### GOAL OF THE EXERCISE:
Output each line of the listing exactly, though pictures are not to appear.

### MATERIAL SUPPLIED:
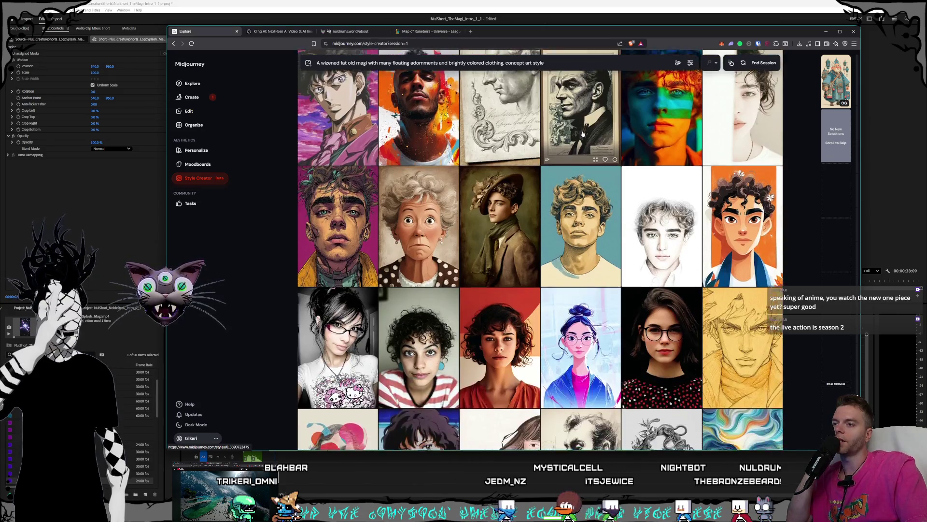
scroll(584, 134, down, 1)
scroll(583, 133, down, 1)
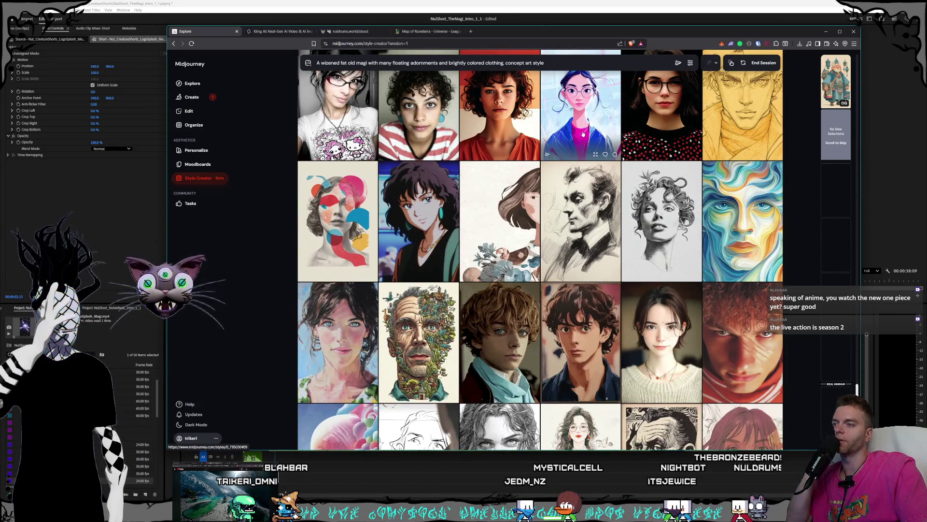
scroll(583, 134, down, 1)
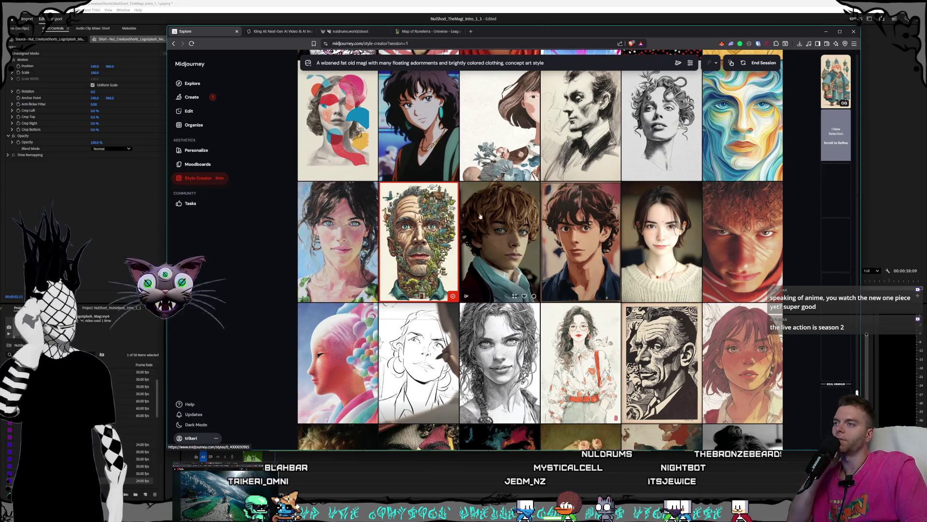
scroll(651, 232, down, 2)
scroll(651, 232, down, 2)
scroll(650, 232, down, 2)
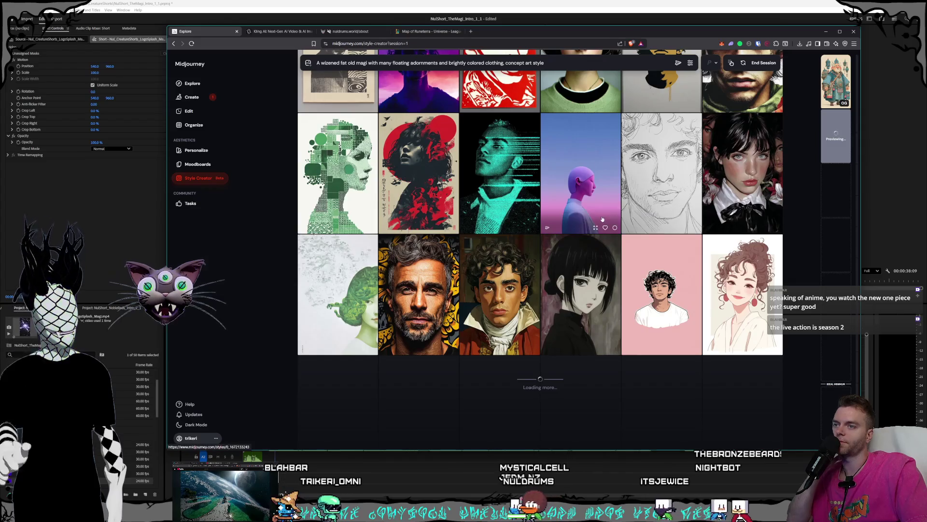
scroll(603, 220, down, 1)
scroll(602, 220, down, 1)
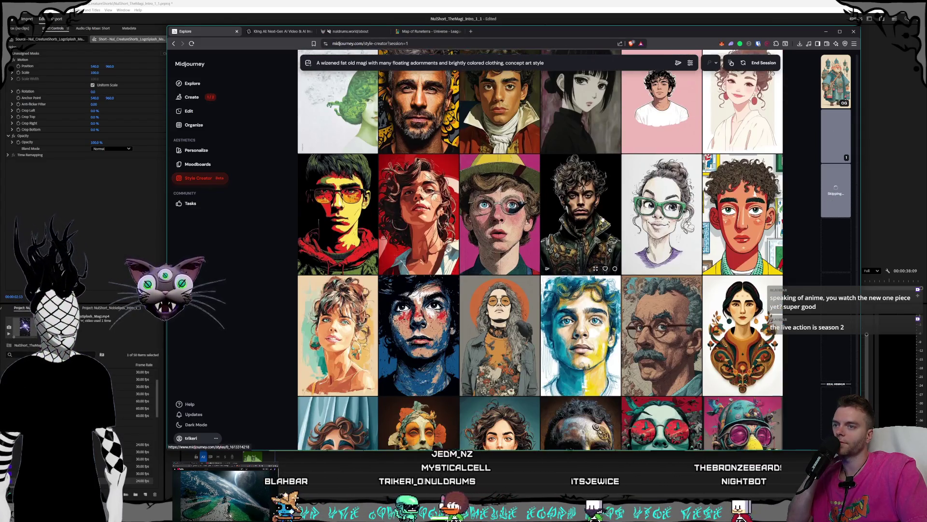
scroll(602, 219, down, 1)
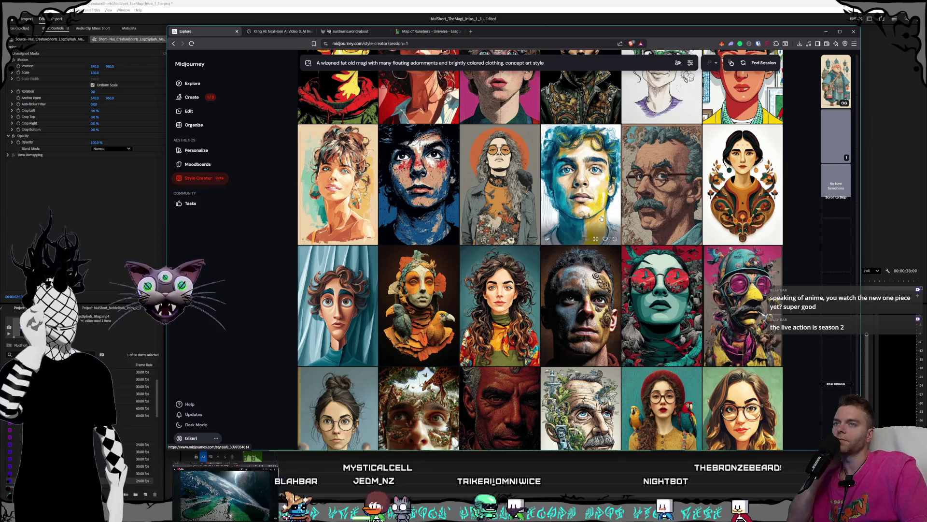
scroll(602, 219, down, 3)
scroll(598, 223, up, 3)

### SOLUTION TO THIS EXERCISE:
scroll(584, 134, down, 1)
scroll(583, 133, down, 1)
scroll(583, 134, down, 1)
scroll(651, 232, down, 2)
scroll(651, 232, down, 2)
scroll(650, 232, down, 2)
scroll(603, 220, down, 1)
scroll(602, 220, down, 1)
scroll(602, 219, down, 1)
scroll(602, 219, down, 3)
scroll(598, 223, up, 3)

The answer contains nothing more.